Il razzismo nella genetica

La genetica e la genomica sono considerate le chiavi per il futuro di quella che viene definita la salute globale. Centinaia di laboratori, attualmente, sono alla ricerca delle radici genetiche delle malattie e dei tratti caratteristici dello sviluppo. Sebbene abbiano raggiunto traguardi molto importanti, si stanno scontrando con un problema che potrebbe mettere in crisi l’intero sistema di ricerca, e che pone una nuova conditio sine qua non: bisogna allargare gli studi a tutti i gruppi etnici del pianeta, o i risultati di tanti, costosi sforzi varranno per i pochi fortunati di origine europea. 

Al momento, infatti, gli studi di associazione genomica (Gwas, Genome-Wide Association Studies), in cui vengono comparati i codici genetici di centinaia di migliaia di persone per individuare le differenze, si concentrano quasi esclusivamente sulle popolazioni provenienti dall’Europa. Lo aveva dimostrato – come ricorda Wired.com – già nel 2009 una review realizzata dal David Goldstein della Duke Univeristy; secondo quella analisi, il 96 per cento dei Gwas riguarda persone con antenati europei. Il restante 4 per cento degli studi se lo spartiscono tutti gli altri gruppi etnici. Che nel complesso, però, rappresentano circa l’80 per cento della popolazione mondiale. Inoltre, le indagini su queste altre popolazioni prendono spesso in considerazione campioni ristretti, e solo una minima parte ha incluso popolazioni di origini africane. 

Il campione europeo è preferito perchè è più facile da reclutare, quasi sempre vive in paesi dotati di strutture organizzate, è interessato (dove si muore di fame o di malattie infettive o neglette si pensa prima ad altro) e garantisce una certa aderenza alla terapia. Inoltre, probabilmente, include popolazioni che interessano di più le farmaceutiche che finanziano questi studi.

Questo è un grande problema, perché quello che si scopre come valido per una popolazione non è altrettanto valido per le altre, come mostra la più grande analisi mai eseguita sul legame tra varianti genetiche ed etnia, condotta da Carlos Bustamante della Stanford University e pubblicata recentemente sui Proceedings of National Academy of Sciences

A far riflettere i ricercatori è la cosiddetta ereditabilità mancante: le varianti genetiche identificate fino a oggi spiegano solo una ridotta percentuale delle caratteristiche e dei fattori legati a una determinata condizione. Prendiamo l’altezza degli individui, per esempio: al momento è noto appena il 10% di ciò che la determina. Quando sono cominciati gli studi di associazione genomica, i ricercatori speravano di poter spiegare questa ereditabilità mancante attraverso le varianti genetiche comuni, ovvero le mutazioni condivise da un numero elevato di persone. 

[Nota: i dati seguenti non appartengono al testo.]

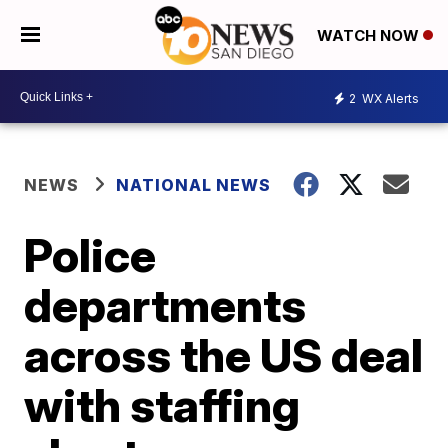
WATCH NOW
2
WX Alerts
NEWS
NATIONAL NEWS
Police
departments
across the US deal
with staffing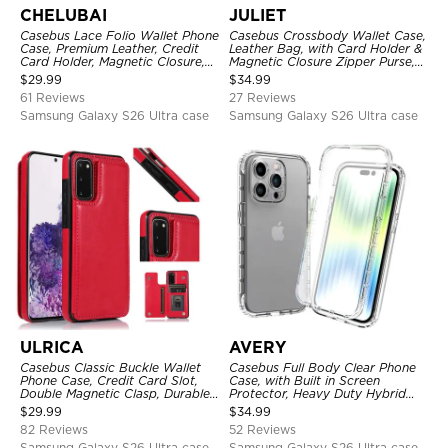
CHELUBAI
JULIET
Casebus Lace Folio Wallet Phone
Casebus Crossbody Wallet Case,
Case, Premium Leather, Credit
Leather Bag, with Card Holder &
Card Holder, Magnetic Closure,
Magnetic Closure Zipper Purse,
Wrist Strap, Kickstand
Removable Strap
$
29.99
$
34.99
Shockproof Case
61 Reviews
27 Reviews
Samsung Galaxy S26 Ultra case
Samsung Galaxy S26 Ultra case
ULRICA
AVERY
Casebus Classic Buckle Wallet
Casebus Full Body Clear Phone
Phone Case, Credit Card Slot,
Case, with Built in Screen
Double Magnetic Clasp, Durable
Protector, Heavy Duty Hybrid
Shockproof Case
Shockproof Cover
$
29.99
$
34.99
82 Reviews
52 Reviews
Samsung Galaxy S26 Ultra case
Samsung Galaxy S26 Ultra case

Ma così non è stato: ogni variante comune è legata soltanto a minuscole frazioni di rischio per una determinata malattia. Così ora i ricercatori si stanno concentrando sulle varianti rare, quelle condivise da un numero inferiore di persone ma con effetti estremamente importanti e riconoscibili. Diversamente da quelle comuni, che sono presenti in gruppi etnici anche molto lontani tra di loro, queste varianti rare sembrano essere gruppo-specifiche

Ecco perché i genetisti di tutto il mondo devono studiare un insieme di popolazioni molto più ampio rispetto a quanto avviene oggi, che includa anche le minoranze etniche, ricorda lo stesso Bustamante in un commento pubblicato oggi su Nature: “Se non si conducono studi che includono più gruppi etnici emergerà un quadro solo parziale di quali varianti siano importanti e la genomica andrà a beneficio di pochi privilegiati. In questo modo corriamo il rischio di perpetuare le già esistenti disparità in campo medico-sanitario. Le popolazioni che hanno più bisogno non possono essere le ultime a beneficiare della ricerca genetica”.